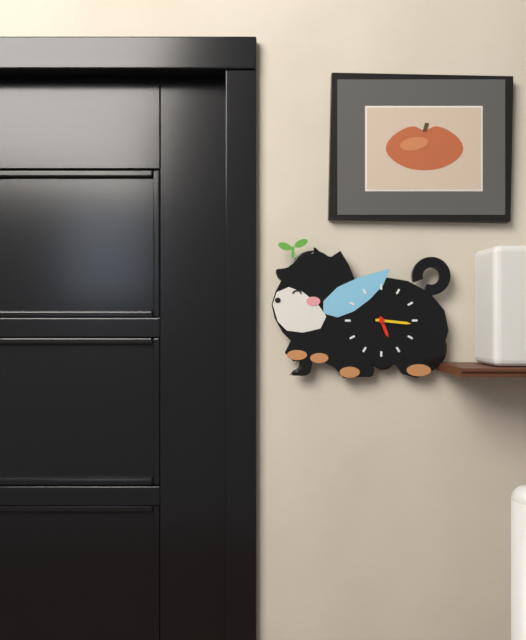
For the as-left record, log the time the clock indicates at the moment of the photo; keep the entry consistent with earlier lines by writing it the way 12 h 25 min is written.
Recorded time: 5 h 16 min
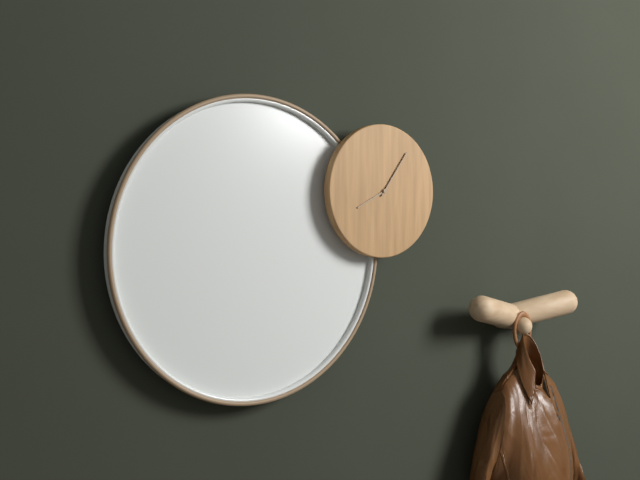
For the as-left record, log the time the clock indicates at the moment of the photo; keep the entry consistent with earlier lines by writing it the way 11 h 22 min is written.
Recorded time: 8 h 06 min
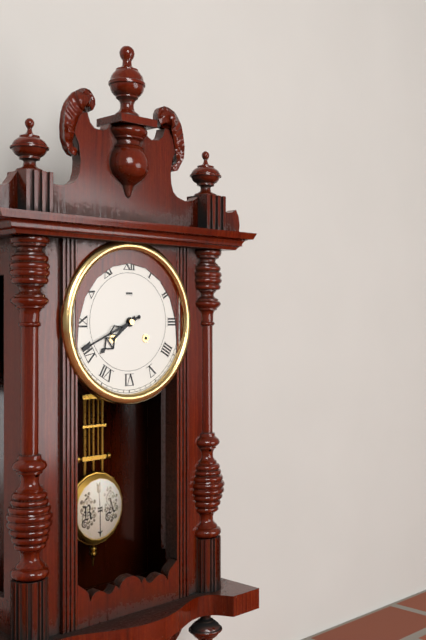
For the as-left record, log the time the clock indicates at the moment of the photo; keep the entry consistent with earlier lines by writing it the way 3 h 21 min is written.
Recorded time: 7 h 41 min
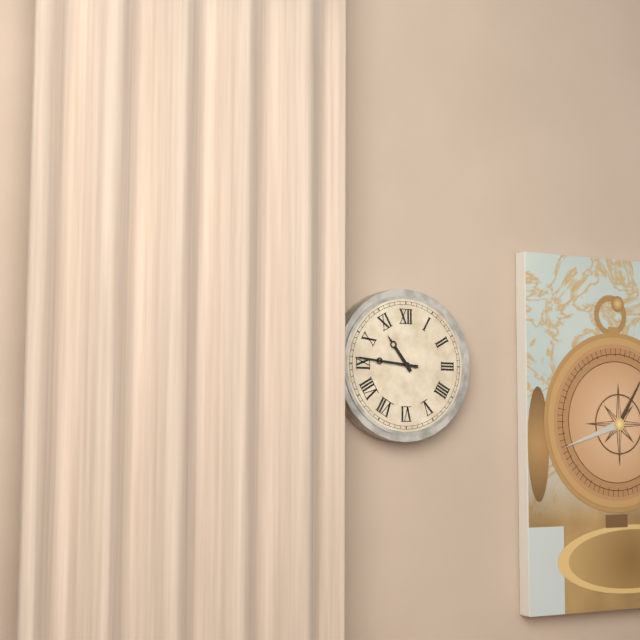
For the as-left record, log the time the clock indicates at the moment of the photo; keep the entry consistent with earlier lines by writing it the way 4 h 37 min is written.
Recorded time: 10 h 46 min
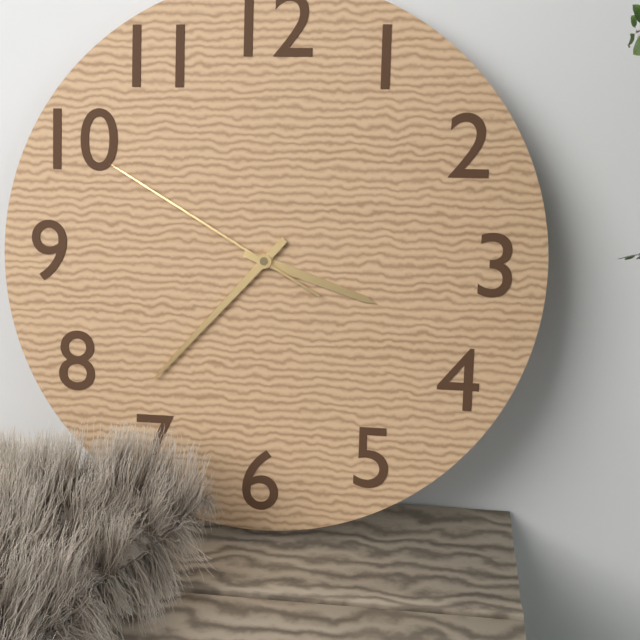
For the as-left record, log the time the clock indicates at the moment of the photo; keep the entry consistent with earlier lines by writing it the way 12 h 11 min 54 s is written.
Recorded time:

---+---

* Problem requirements: State how many lines in the listing contain the string "Recorded", matching case exactly. Give only the number.

* Response to the task: 5